If India has to achieve the goal of bringing a quarter of its population under the telecom network by 2007, it has to achieve an overall teledensity of 22.98 per cent (rural teledensity of 15 per cent and urban teledensity of 31 per cent).
Under these circumstances, relaxation of rollout obligations would be a major setback and would enable non-serious players to enter the market.
Private players with solely commercial interests would not contemplate investing in the rural areas. Hence, to ensure some increase in rural teledensity, it is important that rollout obligations are not relaxed for any operator ?? existing or new. The government may also consider implementing universal service obligations more effectively.
Rajat Sharma: Current market forces and business cases will not tempt any telecom player to go to the rural areas and incur high costs in return for low revenues. The incentive has to be engineered by the government, for example, the USO Fund should be aggressively allocated and released to players to ensure investment in infrastructure for rural connectivity.

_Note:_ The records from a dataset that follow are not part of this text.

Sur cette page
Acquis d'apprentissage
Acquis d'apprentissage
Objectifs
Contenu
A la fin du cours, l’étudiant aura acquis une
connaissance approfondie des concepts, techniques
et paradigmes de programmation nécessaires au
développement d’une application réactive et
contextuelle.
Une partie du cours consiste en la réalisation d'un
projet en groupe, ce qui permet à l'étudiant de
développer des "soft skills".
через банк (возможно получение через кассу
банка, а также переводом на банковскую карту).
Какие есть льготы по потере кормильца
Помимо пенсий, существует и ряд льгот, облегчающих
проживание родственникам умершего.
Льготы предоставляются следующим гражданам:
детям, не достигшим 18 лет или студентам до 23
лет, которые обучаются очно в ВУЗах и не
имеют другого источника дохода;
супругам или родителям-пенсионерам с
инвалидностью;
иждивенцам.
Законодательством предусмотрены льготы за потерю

Mahesh Uppal: The rollout obligation in NLD/ILD licences has little to do with rural communications where the problem is the missing “last mile” to the end-user. If anything, a fully deregulated NLD/ILD market will especially help rural users. There are few phones in rural areas that anyone could possibly call. So, low local call rates help urban people much more. This is often missed. The calls made from villages are predominantly long distance, usually to get in touch with members of families who have left their villages to earn a livelihood far away within the country or overseas.